Dataset entries:
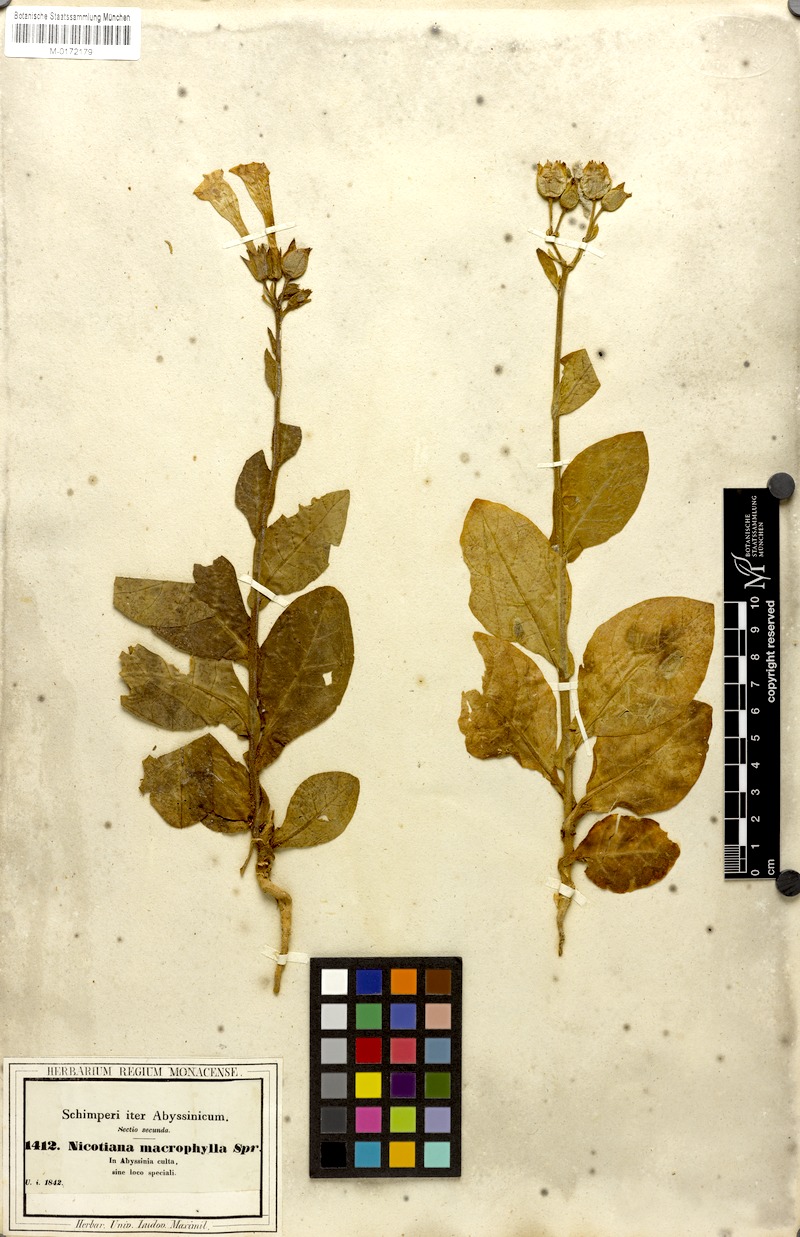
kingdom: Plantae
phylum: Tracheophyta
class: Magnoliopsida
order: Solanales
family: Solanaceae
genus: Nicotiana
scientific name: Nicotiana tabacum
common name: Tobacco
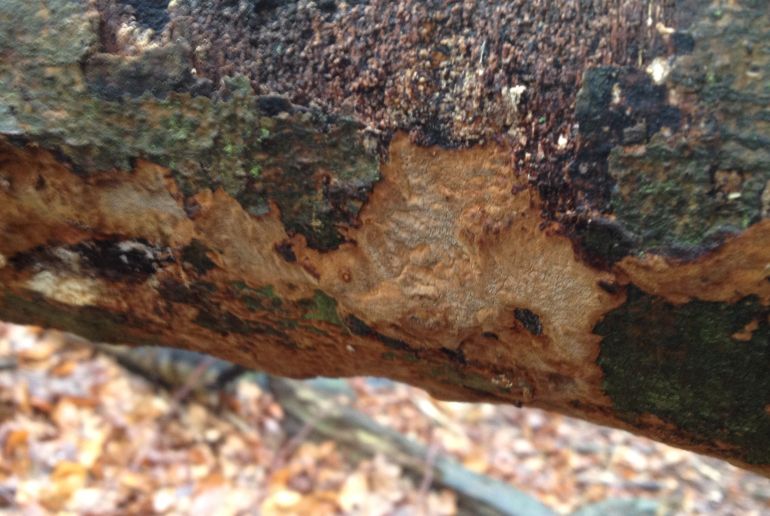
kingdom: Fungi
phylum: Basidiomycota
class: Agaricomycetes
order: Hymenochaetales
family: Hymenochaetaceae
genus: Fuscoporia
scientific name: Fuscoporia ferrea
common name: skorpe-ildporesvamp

## Given request:
Turn the lines of all the rows above into a Markdown table with two columns, No. and Line, numbering each line in order and omitting blank lines. Leave the pictures out of your answer.

## Written reply:
| No. | Line |
|---|---|
| 1 | kingdom: Plantae |
| 2 | phylum: Tracheophyta |
| 3 | class: Magnoliopsida |
| 4 | order: Solanales |
| 5 | family: Solanaceae |
| 6 | genus: Nicotiana |
| 7 | scientific name: Nicotiana tabacum |
| 8 | common name: Tobacco |
| 9 | kingdom: Fungi |
| 10 | phylum: Basidiomycota |
| 11 | class: Agaricomycetes |
| 12 | order: Hymenochaetales |
| 13 | family: Hymenochaetaceae |
| 14 | genus: Fuscoporia |
| 15 | scientific name: Fuscoporia ferrea |
| 16 | common name: skorpe-ildporesvamp |